Security considerations

Administrating our IT environments with a high level of automation brings many advantages, and done right it can increase your security by:

  1. Decreasing the privileges your staff need in their day to day activities

  2. Easier to maintain a minimum privileges access model

  3. Easier to implement tests that can find vulnerabilities

  4. Easier to update and patch the underlying infrastructure

  5. Easier to implement and maintain security resources like Alarms and AWS Config Rules

The drawback to this is that the tools you need to Administer you IT environment needs Admin access to your resources, which of course is associated with risks.

Anyone that can put distributions (s3 files) into attini-deployment-origin bucket can use the framework to deploy new IAM roles, which means that in the worst case scenario someone can deploy a new admin role that only they can assume and therefore escalate their own privileges.

Warning

The possibility to escalate privileges is always a risk you take when you automate the creation and updates of IAM entities (Roles, Users, and Policy). For this reason, you have to be very careful when you use deployment tools for IAM configuration, ex CloudFormation stack roles.

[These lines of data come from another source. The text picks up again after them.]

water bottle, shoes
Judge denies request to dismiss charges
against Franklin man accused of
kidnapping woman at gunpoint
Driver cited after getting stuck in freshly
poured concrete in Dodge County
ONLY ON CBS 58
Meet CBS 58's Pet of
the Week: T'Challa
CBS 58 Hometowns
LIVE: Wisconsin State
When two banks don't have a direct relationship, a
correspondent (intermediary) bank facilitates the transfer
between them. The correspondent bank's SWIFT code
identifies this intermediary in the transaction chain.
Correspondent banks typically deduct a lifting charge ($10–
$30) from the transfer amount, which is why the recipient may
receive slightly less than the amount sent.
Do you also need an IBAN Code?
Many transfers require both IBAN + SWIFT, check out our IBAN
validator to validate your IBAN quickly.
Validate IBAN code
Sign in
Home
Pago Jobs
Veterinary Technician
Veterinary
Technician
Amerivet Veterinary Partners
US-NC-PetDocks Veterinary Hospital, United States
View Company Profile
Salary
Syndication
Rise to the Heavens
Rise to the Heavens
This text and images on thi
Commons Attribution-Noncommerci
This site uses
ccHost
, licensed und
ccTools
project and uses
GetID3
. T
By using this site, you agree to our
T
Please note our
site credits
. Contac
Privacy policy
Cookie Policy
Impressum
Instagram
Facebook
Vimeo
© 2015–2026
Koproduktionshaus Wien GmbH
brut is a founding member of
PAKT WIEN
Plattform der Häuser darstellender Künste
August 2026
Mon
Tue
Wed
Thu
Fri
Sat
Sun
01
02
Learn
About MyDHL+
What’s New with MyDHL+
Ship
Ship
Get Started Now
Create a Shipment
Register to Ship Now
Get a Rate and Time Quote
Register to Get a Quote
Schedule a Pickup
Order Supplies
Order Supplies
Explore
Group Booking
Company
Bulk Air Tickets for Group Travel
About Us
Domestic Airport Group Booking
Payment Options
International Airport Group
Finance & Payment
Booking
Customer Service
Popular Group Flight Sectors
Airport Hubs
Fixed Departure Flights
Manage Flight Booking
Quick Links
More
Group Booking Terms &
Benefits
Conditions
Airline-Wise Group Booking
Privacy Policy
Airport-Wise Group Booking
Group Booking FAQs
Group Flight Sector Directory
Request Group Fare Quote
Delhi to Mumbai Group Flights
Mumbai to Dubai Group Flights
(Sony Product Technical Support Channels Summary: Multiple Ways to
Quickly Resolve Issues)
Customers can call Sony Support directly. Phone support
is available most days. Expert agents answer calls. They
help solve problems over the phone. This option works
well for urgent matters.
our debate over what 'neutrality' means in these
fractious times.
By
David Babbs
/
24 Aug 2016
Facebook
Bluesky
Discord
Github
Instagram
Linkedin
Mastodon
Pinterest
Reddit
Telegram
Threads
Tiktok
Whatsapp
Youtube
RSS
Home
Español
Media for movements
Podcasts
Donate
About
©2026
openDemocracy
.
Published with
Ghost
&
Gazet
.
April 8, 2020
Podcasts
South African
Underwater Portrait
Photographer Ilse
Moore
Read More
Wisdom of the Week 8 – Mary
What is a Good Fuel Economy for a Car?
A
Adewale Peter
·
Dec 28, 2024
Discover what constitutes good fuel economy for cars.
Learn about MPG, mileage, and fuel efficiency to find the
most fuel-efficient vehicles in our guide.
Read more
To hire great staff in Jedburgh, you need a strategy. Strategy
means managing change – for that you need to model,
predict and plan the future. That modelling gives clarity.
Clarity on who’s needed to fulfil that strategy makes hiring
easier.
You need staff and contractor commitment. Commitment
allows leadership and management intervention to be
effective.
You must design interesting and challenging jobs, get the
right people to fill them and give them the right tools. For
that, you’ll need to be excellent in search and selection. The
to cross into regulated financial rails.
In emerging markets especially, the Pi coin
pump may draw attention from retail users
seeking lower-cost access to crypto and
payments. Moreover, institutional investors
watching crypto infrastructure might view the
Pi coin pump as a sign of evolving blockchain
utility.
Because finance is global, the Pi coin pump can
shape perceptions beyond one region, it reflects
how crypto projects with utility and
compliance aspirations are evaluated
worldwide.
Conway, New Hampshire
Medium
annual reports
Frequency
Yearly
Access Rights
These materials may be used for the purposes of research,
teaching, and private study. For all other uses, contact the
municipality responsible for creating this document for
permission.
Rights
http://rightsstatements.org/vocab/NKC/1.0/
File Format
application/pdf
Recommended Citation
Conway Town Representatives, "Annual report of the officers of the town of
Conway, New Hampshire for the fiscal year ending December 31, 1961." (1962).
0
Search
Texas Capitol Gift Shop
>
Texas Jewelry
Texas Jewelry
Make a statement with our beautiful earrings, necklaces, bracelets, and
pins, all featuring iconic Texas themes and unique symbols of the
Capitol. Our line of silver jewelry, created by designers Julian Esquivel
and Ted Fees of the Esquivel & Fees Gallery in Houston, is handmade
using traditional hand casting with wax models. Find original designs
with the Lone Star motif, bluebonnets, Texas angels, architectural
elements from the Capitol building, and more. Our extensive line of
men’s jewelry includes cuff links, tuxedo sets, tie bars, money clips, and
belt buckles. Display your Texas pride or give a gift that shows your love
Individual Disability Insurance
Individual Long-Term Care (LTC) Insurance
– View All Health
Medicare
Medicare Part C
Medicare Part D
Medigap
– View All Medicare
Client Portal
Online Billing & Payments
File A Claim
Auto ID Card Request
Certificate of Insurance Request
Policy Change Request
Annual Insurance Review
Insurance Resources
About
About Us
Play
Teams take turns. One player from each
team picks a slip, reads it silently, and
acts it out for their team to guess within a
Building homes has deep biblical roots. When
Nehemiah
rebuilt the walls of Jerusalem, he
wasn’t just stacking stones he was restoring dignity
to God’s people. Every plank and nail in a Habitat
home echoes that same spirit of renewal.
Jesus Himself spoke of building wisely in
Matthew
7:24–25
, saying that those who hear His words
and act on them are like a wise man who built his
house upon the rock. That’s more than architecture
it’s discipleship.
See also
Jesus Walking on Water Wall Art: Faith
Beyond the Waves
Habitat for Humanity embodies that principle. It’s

For example, if you give a CloudFormation stack IAM privileges and then give someone access to the “CloudFormation:StackUpdate” API, that person can give themselves AdministratorAccess by creating or updating a role that is created by the CloudFormation stack. For this reason we at Attini always recommend you to have separate CloudFormation stacks for security-related resources (IAM, KMS, EC2 Security groups etc) so that you can easily separate access to them.

Another Recommended way to avoid escalation of privileges is AWS Permissions boundaries.